## The input
Segment Open
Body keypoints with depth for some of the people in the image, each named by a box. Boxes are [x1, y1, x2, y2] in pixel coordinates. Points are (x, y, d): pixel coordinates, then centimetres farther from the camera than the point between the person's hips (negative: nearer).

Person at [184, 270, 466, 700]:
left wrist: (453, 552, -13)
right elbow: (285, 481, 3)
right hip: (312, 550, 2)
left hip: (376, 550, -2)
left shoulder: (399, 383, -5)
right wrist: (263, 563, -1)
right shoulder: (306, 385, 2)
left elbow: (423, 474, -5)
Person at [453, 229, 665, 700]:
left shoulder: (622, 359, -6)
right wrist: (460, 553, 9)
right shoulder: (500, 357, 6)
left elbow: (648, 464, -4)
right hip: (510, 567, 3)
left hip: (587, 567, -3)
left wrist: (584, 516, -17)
Segment Closed
## Your objective
From the first entry to the last, reproduce everything precisely.

## Reply
Body keypoints with depth for some of the people in the image, each named by a box. Boxes are [x1, y1, x2, y2] in pixel coordinates. Points are (x, y, d): pixel coordinates, then centimetres farther from the camera than the point between the person's hips (negative: nearer).

Person at [184, 270, 466, 700]:
left wrist: (453, 552, -13)
right elbow: (285, 481, 3)
right hip: (312, 550, 2)
left hip: (376, 550, -2)
left shoulder: (399, 383, -5)
right wrist: (263, 563, -1)
right shoulder: (306, 385, 2)
left elbow: (423, 474, -5)
Person at [453, 229, 665, 700]:
left shoulder: (622, 359, -6)
right wrist: (460, 553, 9)
right shoulder: (500, 357, 6)
left elbow: (648, 464, -4)
right hip: (510, 567, 3)
left hip: (587, 567, -3)
left wrist: (584, 516, -17)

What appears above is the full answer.